The Paris Framework Convention on Climate Change (UNFCCC) 1 was announced as a decisive step in the global response to the threat of climate change. The long-term goal of temperature is to keep the increase in global average temperature well below 2 degrees Celsius and to limit it to 1.5 degrees Celsius above pre-industrial levels. This climate objective is accompanied by a legally binding revision architecture in which countries submit national climate plans every five years (although commitments are not legally binding) 2,3. These nationally defined contributions cover aspects of mitigation and adaptation, as well as issues related to means of implementation (e.g. B capacity building, international financing and technology transfer), comparability and equity, or sometimes links to sustainable development4. Alternating with the NdC`s five-year bidding cycle, the parties to the Paris Agreement will carry out regular inventories of implementation progress. These inventories assess the common progress made in achieving the objectives of the agreement and the Paris Agreement expressly stresses that they are being carried out taking into account the best available scientific knowledge. Fifty-five countries, or enough to increase global emissions to 55%, were needed before the agreement could enter into force. J.R., M.M.

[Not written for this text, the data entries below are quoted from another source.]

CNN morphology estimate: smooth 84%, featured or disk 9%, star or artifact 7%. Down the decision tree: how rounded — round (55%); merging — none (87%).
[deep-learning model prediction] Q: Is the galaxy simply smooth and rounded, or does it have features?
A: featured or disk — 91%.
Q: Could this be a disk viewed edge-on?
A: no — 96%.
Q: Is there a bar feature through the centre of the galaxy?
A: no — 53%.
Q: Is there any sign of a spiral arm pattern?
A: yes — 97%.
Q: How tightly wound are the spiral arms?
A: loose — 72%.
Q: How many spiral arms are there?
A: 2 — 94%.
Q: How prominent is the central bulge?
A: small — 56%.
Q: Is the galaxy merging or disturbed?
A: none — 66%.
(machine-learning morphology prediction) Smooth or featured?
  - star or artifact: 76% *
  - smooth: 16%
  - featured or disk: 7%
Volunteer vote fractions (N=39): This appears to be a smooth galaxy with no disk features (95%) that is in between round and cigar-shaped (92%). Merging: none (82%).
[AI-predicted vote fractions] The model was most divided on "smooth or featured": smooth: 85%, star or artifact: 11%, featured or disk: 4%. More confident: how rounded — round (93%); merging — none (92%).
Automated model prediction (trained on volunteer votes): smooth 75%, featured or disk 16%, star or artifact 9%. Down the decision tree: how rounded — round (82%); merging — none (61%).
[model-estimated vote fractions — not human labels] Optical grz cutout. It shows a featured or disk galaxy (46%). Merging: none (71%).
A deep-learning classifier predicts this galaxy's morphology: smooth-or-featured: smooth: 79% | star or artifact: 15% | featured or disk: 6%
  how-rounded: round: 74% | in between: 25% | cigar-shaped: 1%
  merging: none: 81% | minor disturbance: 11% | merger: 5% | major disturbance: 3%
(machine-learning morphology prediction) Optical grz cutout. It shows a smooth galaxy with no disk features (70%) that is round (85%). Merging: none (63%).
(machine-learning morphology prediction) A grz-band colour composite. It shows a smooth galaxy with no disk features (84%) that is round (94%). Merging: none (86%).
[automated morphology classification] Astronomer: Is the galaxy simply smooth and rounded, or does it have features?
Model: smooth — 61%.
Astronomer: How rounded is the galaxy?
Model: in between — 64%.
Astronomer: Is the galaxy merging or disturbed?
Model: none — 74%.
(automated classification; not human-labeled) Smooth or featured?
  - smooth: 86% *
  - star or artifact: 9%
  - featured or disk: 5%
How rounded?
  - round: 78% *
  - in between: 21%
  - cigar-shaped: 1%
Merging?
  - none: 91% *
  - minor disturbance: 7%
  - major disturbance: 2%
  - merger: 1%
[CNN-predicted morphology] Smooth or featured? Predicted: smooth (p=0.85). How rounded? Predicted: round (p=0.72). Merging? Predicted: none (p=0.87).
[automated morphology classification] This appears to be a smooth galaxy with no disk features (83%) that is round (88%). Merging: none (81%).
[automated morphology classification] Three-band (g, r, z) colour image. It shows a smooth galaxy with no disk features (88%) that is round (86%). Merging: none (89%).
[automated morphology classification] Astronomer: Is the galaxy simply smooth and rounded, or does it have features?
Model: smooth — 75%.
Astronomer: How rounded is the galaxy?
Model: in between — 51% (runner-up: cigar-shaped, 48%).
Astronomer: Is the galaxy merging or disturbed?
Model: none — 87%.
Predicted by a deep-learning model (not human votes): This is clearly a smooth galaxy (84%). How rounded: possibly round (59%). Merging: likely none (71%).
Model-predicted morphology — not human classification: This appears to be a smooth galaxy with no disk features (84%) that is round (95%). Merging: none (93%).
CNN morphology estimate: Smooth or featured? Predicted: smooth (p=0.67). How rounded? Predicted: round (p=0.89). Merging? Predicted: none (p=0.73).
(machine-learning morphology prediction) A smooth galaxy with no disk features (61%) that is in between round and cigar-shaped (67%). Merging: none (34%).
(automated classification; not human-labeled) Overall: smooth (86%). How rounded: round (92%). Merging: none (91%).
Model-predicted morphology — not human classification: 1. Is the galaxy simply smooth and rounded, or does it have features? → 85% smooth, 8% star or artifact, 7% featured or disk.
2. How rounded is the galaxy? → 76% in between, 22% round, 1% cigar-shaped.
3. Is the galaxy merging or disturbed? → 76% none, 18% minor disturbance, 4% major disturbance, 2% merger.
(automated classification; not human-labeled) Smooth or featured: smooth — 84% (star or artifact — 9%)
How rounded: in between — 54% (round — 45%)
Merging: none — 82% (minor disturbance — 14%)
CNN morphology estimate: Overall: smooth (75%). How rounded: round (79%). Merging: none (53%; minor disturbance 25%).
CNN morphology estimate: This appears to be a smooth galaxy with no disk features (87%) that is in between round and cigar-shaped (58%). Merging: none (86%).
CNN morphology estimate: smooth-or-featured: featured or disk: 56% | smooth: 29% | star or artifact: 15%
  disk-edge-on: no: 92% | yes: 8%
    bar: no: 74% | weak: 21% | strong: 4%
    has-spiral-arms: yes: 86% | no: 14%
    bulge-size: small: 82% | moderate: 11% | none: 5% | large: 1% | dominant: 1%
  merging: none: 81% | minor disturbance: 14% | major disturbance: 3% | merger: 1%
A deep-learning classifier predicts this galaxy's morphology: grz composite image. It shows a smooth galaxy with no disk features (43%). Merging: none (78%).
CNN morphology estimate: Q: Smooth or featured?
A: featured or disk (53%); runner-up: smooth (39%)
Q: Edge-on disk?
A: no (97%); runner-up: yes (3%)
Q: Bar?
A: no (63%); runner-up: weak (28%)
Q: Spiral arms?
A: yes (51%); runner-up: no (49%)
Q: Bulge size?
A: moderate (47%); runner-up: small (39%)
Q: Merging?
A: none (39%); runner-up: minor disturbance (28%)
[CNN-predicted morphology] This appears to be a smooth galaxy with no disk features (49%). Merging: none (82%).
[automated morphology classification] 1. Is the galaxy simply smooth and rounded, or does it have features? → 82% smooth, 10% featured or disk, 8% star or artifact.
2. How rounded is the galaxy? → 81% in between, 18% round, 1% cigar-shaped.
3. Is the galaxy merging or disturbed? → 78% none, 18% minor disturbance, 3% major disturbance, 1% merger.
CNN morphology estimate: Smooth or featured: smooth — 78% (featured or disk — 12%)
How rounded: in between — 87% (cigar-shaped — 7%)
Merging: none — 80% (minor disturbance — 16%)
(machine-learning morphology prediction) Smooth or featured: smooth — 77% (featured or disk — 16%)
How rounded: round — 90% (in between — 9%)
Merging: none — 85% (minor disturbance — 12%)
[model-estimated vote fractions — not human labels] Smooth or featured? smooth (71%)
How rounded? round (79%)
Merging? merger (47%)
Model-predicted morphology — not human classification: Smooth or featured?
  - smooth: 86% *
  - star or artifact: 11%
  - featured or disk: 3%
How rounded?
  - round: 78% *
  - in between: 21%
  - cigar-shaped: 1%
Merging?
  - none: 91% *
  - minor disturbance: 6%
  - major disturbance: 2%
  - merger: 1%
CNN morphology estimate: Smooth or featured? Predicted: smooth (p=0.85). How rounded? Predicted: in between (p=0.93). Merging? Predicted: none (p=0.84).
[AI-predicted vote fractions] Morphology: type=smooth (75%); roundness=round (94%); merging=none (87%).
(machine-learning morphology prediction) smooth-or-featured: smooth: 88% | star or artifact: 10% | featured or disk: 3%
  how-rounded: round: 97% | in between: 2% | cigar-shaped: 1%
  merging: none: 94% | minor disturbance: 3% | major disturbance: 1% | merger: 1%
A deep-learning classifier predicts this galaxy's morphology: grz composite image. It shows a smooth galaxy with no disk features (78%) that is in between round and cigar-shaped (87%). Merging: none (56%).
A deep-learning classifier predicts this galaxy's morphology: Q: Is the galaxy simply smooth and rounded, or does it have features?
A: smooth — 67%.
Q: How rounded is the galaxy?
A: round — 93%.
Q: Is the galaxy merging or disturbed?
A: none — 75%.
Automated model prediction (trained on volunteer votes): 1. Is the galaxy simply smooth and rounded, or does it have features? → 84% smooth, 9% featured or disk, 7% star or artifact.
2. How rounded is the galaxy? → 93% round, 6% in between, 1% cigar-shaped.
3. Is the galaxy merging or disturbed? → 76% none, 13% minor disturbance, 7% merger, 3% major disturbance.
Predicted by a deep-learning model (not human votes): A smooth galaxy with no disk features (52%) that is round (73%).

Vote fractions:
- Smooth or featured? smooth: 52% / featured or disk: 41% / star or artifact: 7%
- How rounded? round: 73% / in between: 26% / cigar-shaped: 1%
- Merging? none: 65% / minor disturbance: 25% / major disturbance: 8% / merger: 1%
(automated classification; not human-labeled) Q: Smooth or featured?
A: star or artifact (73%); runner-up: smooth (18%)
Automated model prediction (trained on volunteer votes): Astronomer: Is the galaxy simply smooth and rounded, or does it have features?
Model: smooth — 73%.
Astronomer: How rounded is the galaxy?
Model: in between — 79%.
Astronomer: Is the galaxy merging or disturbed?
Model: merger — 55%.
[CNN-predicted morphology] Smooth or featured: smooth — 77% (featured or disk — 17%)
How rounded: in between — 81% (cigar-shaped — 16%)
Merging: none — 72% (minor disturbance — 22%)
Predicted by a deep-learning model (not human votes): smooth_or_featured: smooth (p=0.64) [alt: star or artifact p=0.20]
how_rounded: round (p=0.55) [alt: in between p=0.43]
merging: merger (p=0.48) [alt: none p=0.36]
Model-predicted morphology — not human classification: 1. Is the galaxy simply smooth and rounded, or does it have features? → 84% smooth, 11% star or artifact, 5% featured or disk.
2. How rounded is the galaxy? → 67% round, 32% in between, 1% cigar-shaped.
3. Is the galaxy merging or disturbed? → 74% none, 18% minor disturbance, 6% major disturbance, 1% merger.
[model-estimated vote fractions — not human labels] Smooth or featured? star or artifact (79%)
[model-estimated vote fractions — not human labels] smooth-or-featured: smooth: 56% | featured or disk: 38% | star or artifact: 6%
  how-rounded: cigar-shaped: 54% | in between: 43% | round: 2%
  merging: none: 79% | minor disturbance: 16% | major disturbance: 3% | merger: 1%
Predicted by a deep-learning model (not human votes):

and K.R. designed the research. O.F. led the implementation and documentation of NDCs in IAM IIASA with contributions from J.J.J.Z. and all other authors. V.K. established the data for the assessment of ambiguities in the energy bill. J.R. analyzed the results of the modeling, directed the writing of the paper and created all the numbers.
All authors contributed to the discussion and interpretation of the results. In order to study the influence of the six dimensions of uncertainty listed in Table 1, a draft scenario was implemented, including all possible combinations between interpretations of the dimension of uncertainty. Figure 1 shows the draft scenario that leads to 144 unique interpretations of the NDC. The general modeling structure and approach are presented in Figure 5. The influence of a certain dimension of uncertainty is defined as the difference between the pairs of scenarios that are exactly the same in all but one dimension.